HY peptides modulate transplantation responses to skin allografts.

Abstract

Injection of female C57BL/6 mice with immature female bone marrow-derived dendritic cells (BMDC) pulsed with a single immunodominant HY(Db) Uty peptide, WMHHNMDLI, induces prolonged survival of syngeneic male skin grafts. In contrast, injection of immature female BMDC pulsed with a single MHC class I-restricted HY(Ab) Dby peptide, NAGFNSNRANSSRSS, causes immunization similar to that following injection of male cells. Tolerance induced by HY(Db) Uty peptide pretreatment is not characterized by clonal deletion: long-term tolerant mice maintain circulating HY(Db) Uty tetramer(+) T cells which expand following exposure to male cells in vivo or in vitro. Tolerance to male skin grafts can be adoptively transferred into neonatal females with splenocytes from tolerant donors.
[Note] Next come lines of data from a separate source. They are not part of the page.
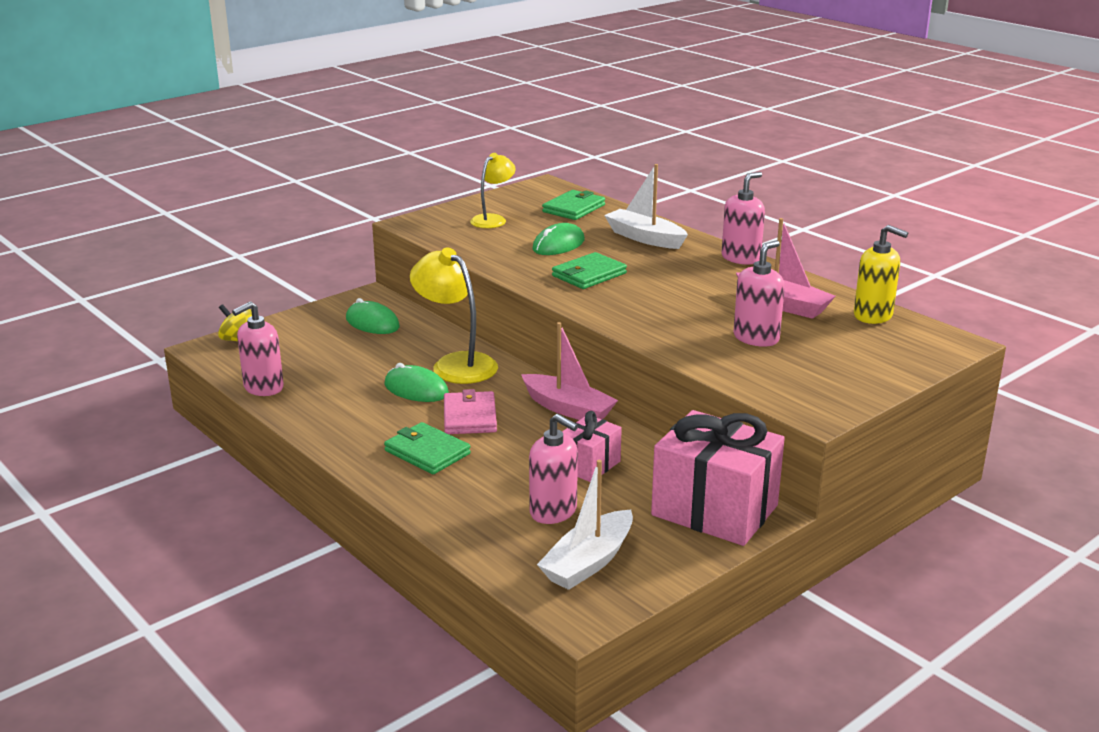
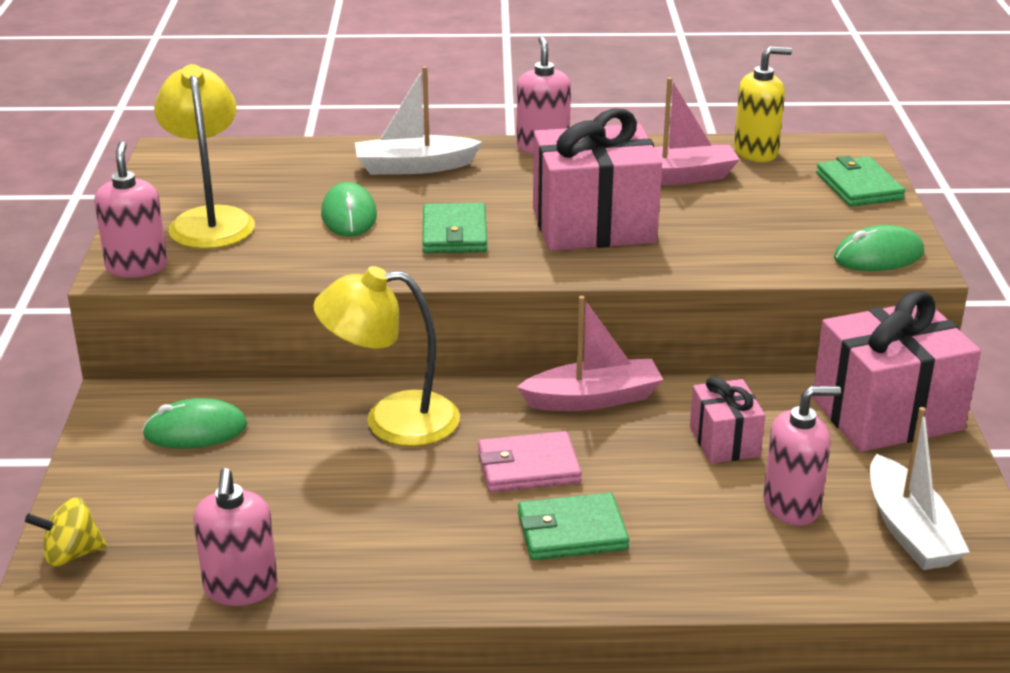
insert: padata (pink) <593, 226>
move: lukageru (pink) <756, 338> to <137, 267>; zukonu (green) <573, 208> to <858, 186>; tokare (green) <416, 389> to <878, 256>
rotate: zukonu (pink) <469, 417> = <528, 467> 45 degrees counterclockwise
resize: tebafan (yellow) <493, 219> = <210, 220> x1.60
Tolerance is specific-third-party skin grafts are rejected. We propose that tolerance in this model is initiated by cognate interaction of HY(Db) Uty-specific CD8(+) T cells with their ligand, presented either on the injected immature BMDC or on recipient DC. This interaction leads to incomplete activation of the CD8(+) T cells resulting in diminished responsiveness of CD4(+) and CD8(+) T cells specific for HY peptide epitopes subsequently presented on the male graft.